The impact of the policeman’s tackle ignited the shooter’s reflexes. His elbow buckled and his grip tightened as the officer collided with his arm. The force knocked the stalker violently to the floor, sending the pistol sliding across the stage.
The officer had acted quickly—but not quickly enough. As his head hit the platform floor, the shooter saw a spurt of blood and hair from the left side of Maci’s head.
Amid the blinding spotlights and the relentless storm of tinsel, most of the audience had failed to see the three-feet- long flash from the weapon’s barrel. Those who discerned a policeman wrestling a man to the floor assumed it was another case of an overzealous fan trying to get too close to the star.
But onstage, it was a nightmare come to life. The stage- hands and musicians had been close enough to hear the cannon-like blast of the weapon. A few of them joined in the melee, helping the officer subdue the stalker. Others started to join, but were stopped mid-step by the sight of a fallen Maci Willis, whose head lay in a widening pool of crimson.
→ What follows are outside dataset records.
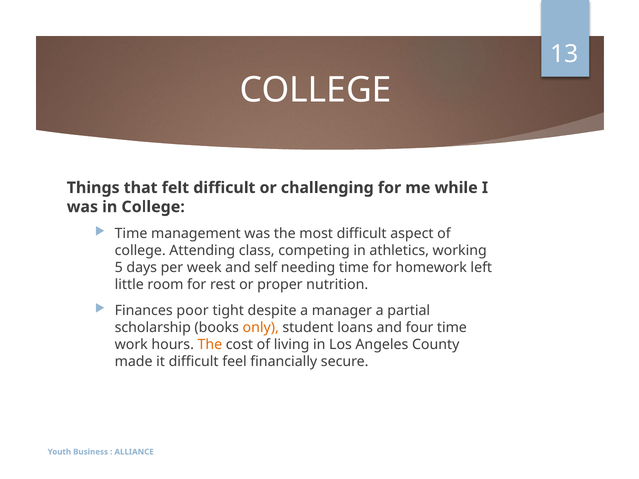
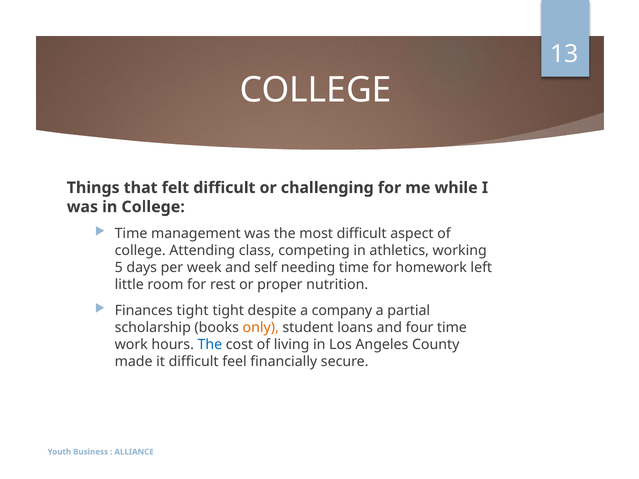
Finances poor: poor -> tight
manager: manager -> company
The at (210, 345) colour: orange -> blue
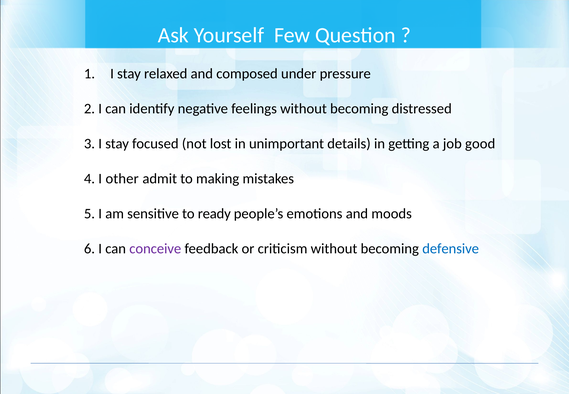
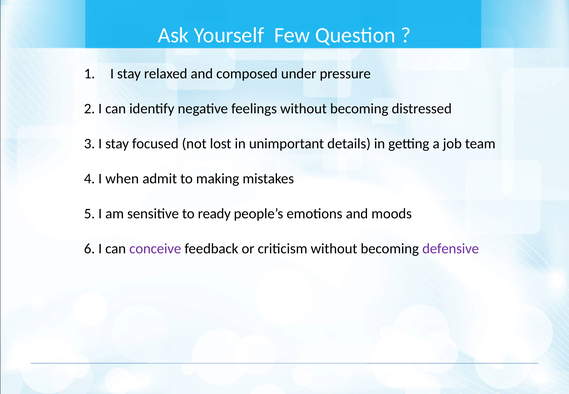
good: good -> team
other: other -> when
defensive colour: blue -> purple
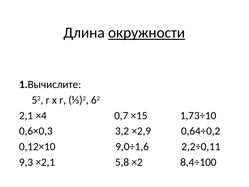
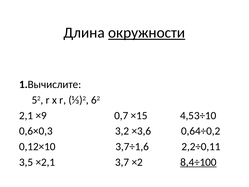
×4: ×4 -> ×9
1,73÷10: 1,73÷10 -> 4,53÷10
×2,9: ×2,9 -> ×3,6
9,0÷1,6: 9,0÷1,6 -> 3,7÷1,6
9,3: 9,3 -> 3,5
5,8: 5,8 -> 3,7
8,4÷100 underline: none -> present
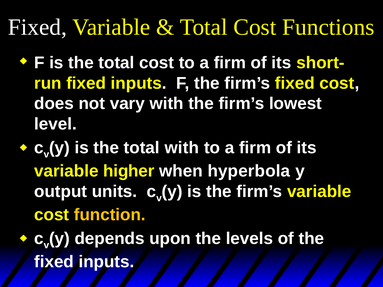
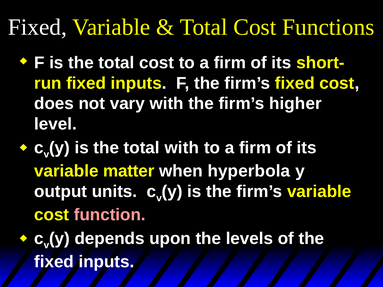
lowest: lowest -> higher
higher: higher -> matter
function colour: yellow -> pink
On cue, the thicket of confetti stopped. People in the higher seats, along with everyone viewing the Jumbotron, saw the ongoing skirmish taking place on the stage.
And they saw the fallen Maci.
The crowd emitted a bone-chilling chorus of shrieks, as if the entire arena had been cast into an inferno. The music ceased, the house lights were raised, and everyone under the cavernous ceiling could now see the four-man fracas at stage right, violent and unexplainable.
As the shrieks gave way to shouts, sobs and pandemonium, Maci’s sparkling dress reflected the spotlights that were still swirling in time to the now-silenced music. Only the scurrying of first-responders was able to lower the arena’s volume, and a concerned, unintelligible murmur filled the air. In seconds, Maci was hoisted upward by emergency personnel, while the stagehands and musicians fumbled about helplessly, equally torn between the urge to look and the urge to look away.
From the first row to the top tier, confused and terrified fans fell into a hush. For the first time all night, the arena was silent.